We walk for our grandmother, Georgia Green Johnson and for our dad, Eugene W Johnson, Jr.
Our story starts back in the late ’90s when we lost our grandmother to this horrible illness.
We can remember walking into the nursing home to visit. She would be so scared and in a fetal position because she didn’t know who we were. It was horrible to watch how this illness had taken the strength of such a strong willed woman and turn her into this fragile person. Near her end we had stopped in to visit with her, I said, “hey Granny, it’s Teresa” she looked up at me and as she stared at me she had a tears roll down her face and then she smiled at me. I felt at that particular moment she knew who I was. It would only be a month later she would pass.
In Oct 2010, our father was rushed to the hospital. He had a stroke. It was then our lives would change forever because our dad was diagnosed with Alzheimer’s. For me (Teresa), I immediately went into denial. I actually couldn’t bear to think that this man who was a work horse had this horrible illness. Our dad was the “Jack of all Trades” he had bulldozers, cranes and dredges.. the kind that build bulkheads and widen canals. He even had a fish farm raising red striped bass and catfish. When he was a younger man, he and our grandfather worked on building the Chesapeake Bay Bridge Tunnels (they were involved in the actual sinking of the tunnels and connecting them to the road).
For me, I felt if I stayed away, it wasn’t true. As for my younger sister, (Tammy), she stepped up. She went to all his doctor appointments and would take him to her home over the weekends to give our mother a break. She and her husband went above and beyond to help care for our dad.
As the illness progressed, our mother, his wife of 53 years vowed to keep him home. To keep him in the home he built for her some 54 years ago and had raised their 4 children in. At this point, I knew I had to start helping, I would go in the afternoon to sit with our dad while mom would do her bus route. It would be sometime later that we would start getting help in the mornings and then later we would receive help in the afternoons. Last year he had another mini stroke which left him really weak.
Tammy could no longer take him to her home anymore due to him not being able to walk very well, so she would stay a night on the weekend to help mom out. By January 2014 things started turning worse with the illness. He would know us one day, the next he wouldn’t and the next day we were much younger in age which would confuse him as to why he knew us but just not at the age we were. By April things were steadily declining. My father was requiring constant care 24/7. We would have an aid in the morning and the afternoon. I would relieve the aid Monday-Friday and Tammy would relieve me. Weekends were a toss-up on whoever could do what.
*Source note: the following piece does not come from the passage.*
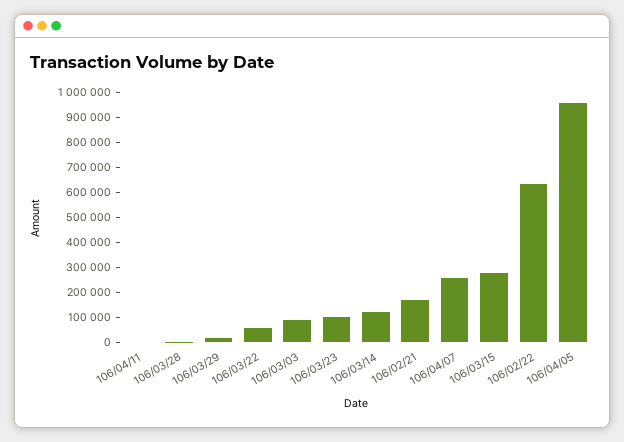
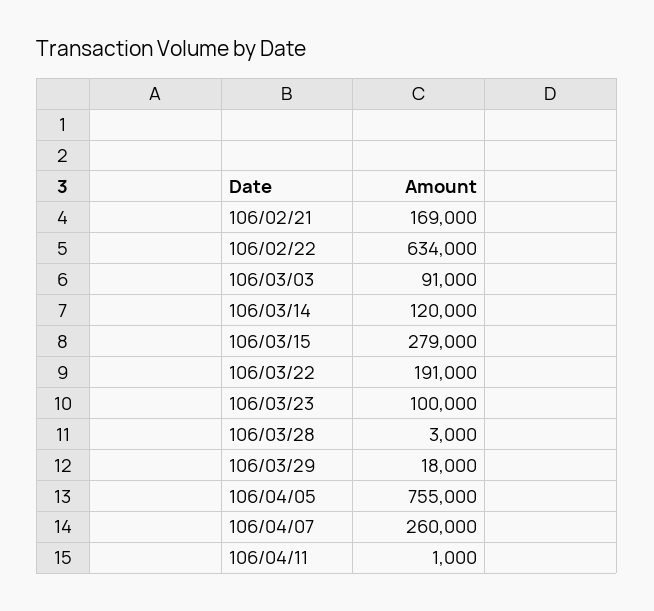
106/03/22: 50000 -> 191000
106/04/05: 950000 -> 755000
At one point, things were so bad that the hospital sent an RN to evaluate him. She told us that we could have until August but felt things were progressing faster than that. What our father did do before he started the spiral downhill in the earlier stages back in 2010, was he put a DNR in place, he released us of the burden to make the decisions of what he wanted…. his wishes were plain and simple. (with that said, that was easier said than done).
Our normal lives were no longer. We were devoted to providing the best care that we could give to our dad. Our homes, our spouses, and our children were set aside because our plates were full. They were supportive of what we were doing for our dad. It was at this point Tammy, mom, and I knew what the meaning of “his caregivers” meant.
In July 2014, Hospice was called in. Dad was no longer eating and his fluids were consistent to a cap of water every hour until he could no longer drink or swallow. For the most part he was incoherent and unconscious. Then one morning he just sat up as if he was never sick. He looked good, he knew us all but Hospice had told us before this that we would go through what they call “false hope”. It was 3 good days that we would cherish forever….as we watched as he slowly slipped away from us. On August 9th, in his home of 54 years with his devoted wife of 53 years, Tammy and I beside him, he lost his battle to this horrible illness.
We walked last year for the first time. Our team “Forget-me-Nots”. This year we will walk again in honor of our dad.
We walk to raise awareness.
We walk to raise money to help other families and to help fund the research to end this thing.